═══ Exercise data ═══

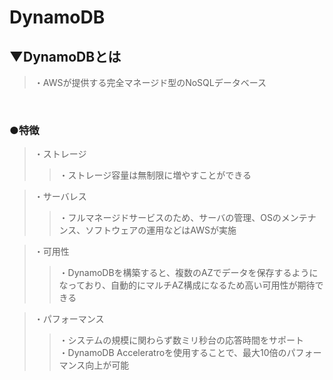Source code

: # DynamoDB

## ▼DynamoDBとは
>・AWSが提供する完全マネージド型のNoSQLデータベース<br>
<br>

### ●特徴
>・ストレージ<br>
>>・ストレージ容量は無制限に増やすことができる<br>

>・サーバレス<br>
>>・フルマネージドサービスのため、サーバの管理、OSのメンテナンス、ソフトウェアの運用などはAWSが実施<br>

>・可用性<br>
>>・DynamoDBを構築すると、複数のAZでデータを保存するようになっており、自動的にマルチAZ構成になるため高い可用性が期待できる<br>

>・パフォーマンス<br>
>>・システムの規模に関わらず数ミリ秒台の応答時間をサポート<br>
>>・DynamoDB Acceleratroを使用することで、最大10倍のパフォーマンス向上が可能<br>
<br>
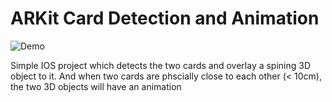 # ARKit Card Detection and Animation
![Demo](https://user-images.githubusercontent.com/1845648/67168162-5f1d3f00-f356-11e9-8e7e-134362c69255.GIF)

Simple IOS project which detects the two cards and overlay a spining 3D object to it. And when two cards are phscially close to each other (< 10cm), the two 3D objects will have an animation
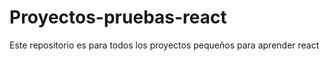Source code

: # Proyectos-pruebas-react
Este repositorio es para todos los proyectos pequeños para aprender react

═══

> _Aim of the exercise_:
Write the records above out again exactly, with no pictures in your copy.

> _Your solution_:
Source code

: # DynamoDB

## ▼DynamoDBとは
>・AWSが提供する完全マネージド型のNoSQLデータベース<br>
<br>

### ●特徴
>・ストレージ<br>
>>・ストレージ容量は無制限に増やすことができる<br>

>・サーバレス<br>
>>・フルマネージドサービスのため、サーバの管理、OSのメンテナンス、ソフトウェアの運用などはAWSが実施<br>

>・可用性<br>
>>・DynamoDBを構築すると、複数のAZでデータを保存するようになっており、自動的にマルチAZ構成になるため高い可用性が期待できる<br>

>・パフォーマンス<br>
>>・システムの規模に関わらず数ミリ秒台の応答時間をサポート<br>
>>・DynamoDB Acceleratroを使用することで、最大10倍のパフォーマンス向上が可能<br>
<br>
 # ARKit Card Detection and Animation
![Demo](https://user-images.githubusercontent.com/1845648/67168162-5f1d3f00-f356-11e9-8e7e-134362c69255.GIF)

Simple IOS project which detects the two cards and overlay a spining 3D object to it. And when two cards are phscially close to each other (< 10cm), the two 3D objects will have an animation
Source code

: # Proyectos-pruebas-react
Este repositorio es para todos los proyectos pequeños para aprender react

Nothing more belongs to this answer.